§ **ABOUT THIS EXERCISE**
Starting with the line containing "Credits: Placeit" and going on through the line containing "Radiobeitrag mit CEO Markus Haas", return the lines of the data below exactly, and only those.

§ **GIVEN DATA**
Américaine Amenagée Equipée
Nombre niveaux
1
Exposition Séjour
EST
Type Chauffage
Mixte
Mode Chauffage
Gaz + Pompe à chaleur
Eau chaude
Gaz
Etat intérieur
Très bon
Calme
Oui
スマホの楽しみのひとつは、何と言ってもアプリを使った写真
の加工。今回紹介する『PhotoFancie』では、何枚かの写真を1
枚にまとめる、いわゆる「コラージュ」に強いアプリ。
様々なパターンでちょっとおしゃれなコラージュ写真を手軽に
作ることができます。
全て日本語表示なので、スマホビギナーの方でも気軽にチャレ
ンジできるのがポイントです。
==
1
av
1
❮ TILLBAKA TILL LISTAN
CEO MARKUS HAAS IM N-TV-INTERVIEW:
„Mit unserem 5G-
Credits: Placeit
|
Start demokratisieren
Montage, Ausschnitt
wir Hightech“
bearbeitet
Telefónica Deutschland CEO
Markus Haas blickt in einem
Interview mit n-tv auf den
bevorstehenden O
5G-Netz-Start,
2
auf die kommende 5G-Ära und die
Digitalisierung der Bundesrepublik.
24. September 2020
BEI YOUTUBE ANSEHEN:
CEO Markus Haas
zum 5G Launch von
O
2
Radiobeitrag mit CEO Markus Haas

§ **RESULT OF THIS TASK**
Credits: Placeit
|
Start demokratisieren
Montage, Ausschnitt
wir Hightech“
bearbeitet
Telefónica Deutschland CEO
Markus Haas blickt in einem
Interview mit n-tv auf den
bevorstehenden O
5G-Netz-Start,
2
auf die kommende 5G-Ära und die
Digitalisierung der Bundesrepublik.
24. September 2020
BEI YOUTUBE ANSEHEN:
CEO Markus Haas
zum 5G Launch von
O
2
Radiobeitrag mit CEO Markus Haas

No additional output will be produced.